▶ **Task brief**
Leave out all lines before the one containing "économique du recours à ces prestataires.", and copy that line and all the rest below it exactly.

▶ **Provided data**

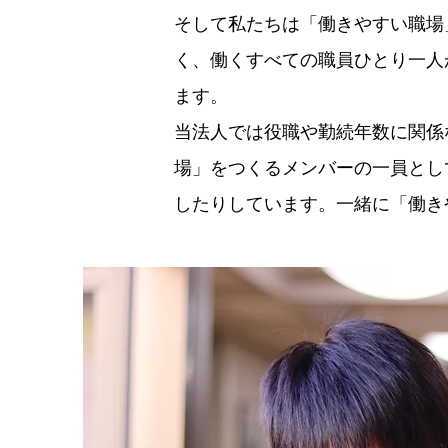
そして私たちは「働きやすい職場
く、働くすべての職員ひとり一人
ます。
当法人では役職や勤続年数に関係
場」をつくるメンバーの一員とし
したりしています。一緒に「働き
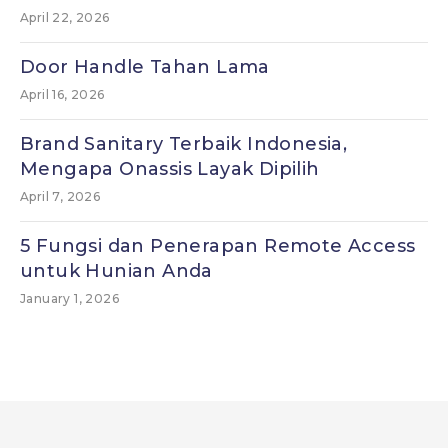
April 22, 2026
Door Handle Tahan Lama
April 16, 2026
Brand Sanitary Terbaik Indonesia,
Mengapa Onassis Layak Dipilih
April 7, 2026
5 Fungsi dan Penerapan Remote Access
untuk Hunian Anda
January 1, 2026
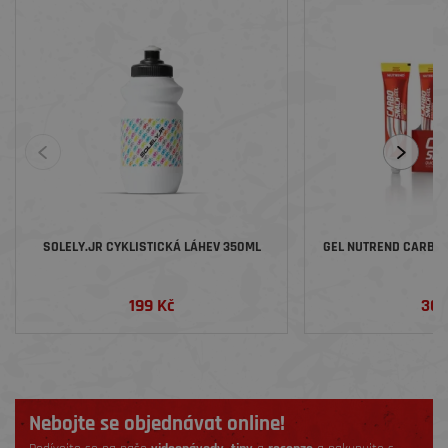
SOLELY.JR CYKLISTICKÁ LÁHEV 350ML
GEL NUTREND CARBOS
199 Kč
36 
Nebojte se objednávat online!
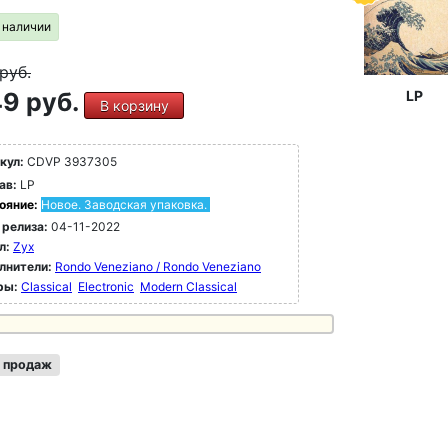
в наличии
руб.
9 руб.
LP
В корзину
кул:
CDVP 3937305
ав:
LP
ояние:
Новое. Заводская упаковка.
 релиза:
04-11-2022
л:
Zyx
лнители:
Rondo Veneziano / Rondo Veneziano
ры:
Classical
Electronic
Modern Classical
 продаж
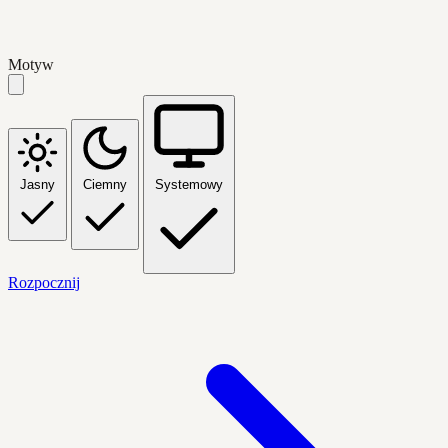
Motyw
Jasny
Ciemny
Systemowy
Rozpocznij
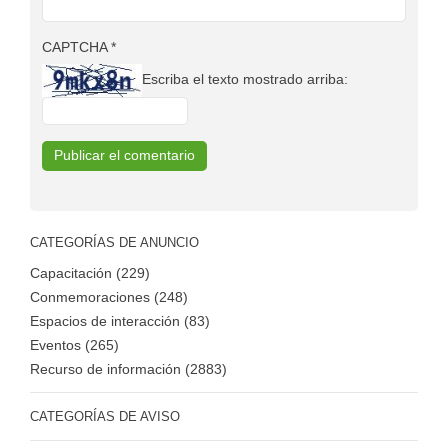
CAPTCHA
*
Escriba el texto mostrado arriba:
CATEGORÍAS DE ANUNCIO
Capacitación (229)
Conmemoraciones (248)
Espacios de interacción (83)
Eventos (265)
Recurso de información (2883)
CATEGORÍAS DE AVISO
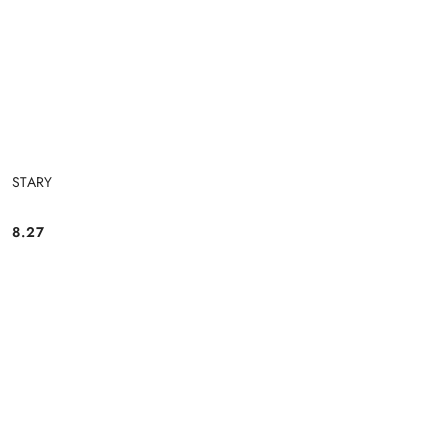
STARY
8.27
Cena:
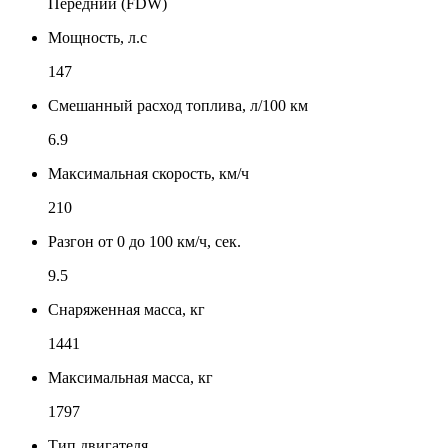
Передний (FDW)
Мощность, л.с
147
Смешанный расход топлива, л/100 км
6.9
Максимальная скорость, км/ч
210
Разгон от 0 до 100 км/ч, сек.
9.5
Снаряженная масса, кг
1441
Максимальная масса, кг
1797
Тип двигателя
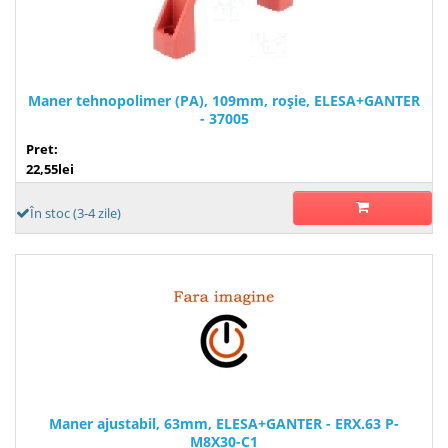
Maner tehnopolimer (PA), 109mm, roşie, ELESA+GANTER
- 37005
Pret:
22,55lei
În stoc (3-4 zile)
Maner ajustabil, 63mm, ELESA+GANTER - ERX.63 P-
M8X30-C1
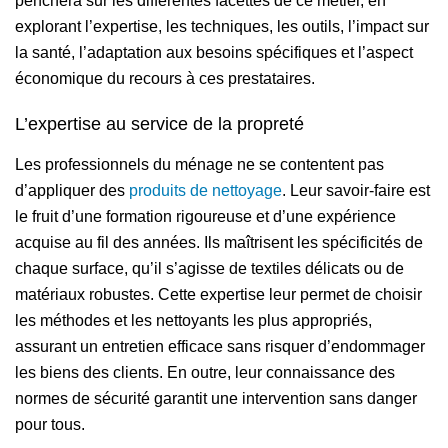
penchera sur les différentes facettes de ce métier, en
explorant l’expertise, les techniques, les outils, l’impact sur
la santé, l’adaptation aux besoins spécifiques et l’aspect
économique du recours à ces prestataires.
L’expertise au service de la propreté
Les professionnels du ménage ne se contentent pas
d’appliquer des
produits de nettoyage
. Leur savoir-faire est
le fruit d’une formation rigoureuse et d’une expérience
acquise au fil des années. Ils maîtrisent les spécificités de
chaque surface, qu’il s’agisse de textiles délicats ou de
matériaux robustes. Cette expertise leur permet de choisir
les méthodes et les nettoyants les plus appropriés,
assurant un entretien efficace sans risquer d’endommager
les biens des clients. En outre, leur connaissance des
normes de sécurité garantit une intervention sans danger
pour tous.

▶ **Result**
économique du recours à ces prestataires.
L’expertise au service de la propreté
Les professionnels du ménage ne se contentent pas
d’appliquer des
produits de nettoyage
. Leur savoir-faire est
le fruit d’une formation rigoureuse et d’une expérience
acquise au fil des années. Ils maîtrisent les spécificités de
chaque surface, qu’il s’agisse de textiles délicats ou de
matériaux robustes. Cette expertise leur permet de choisir
les méthodes et les nettoyants les plus appropriés,
assurant un entretien efficace sans risquer d’endommager
les biens des clients. En outre, leur connaissance des
normes de sécurité garantit une intervention sans danger
pour tous.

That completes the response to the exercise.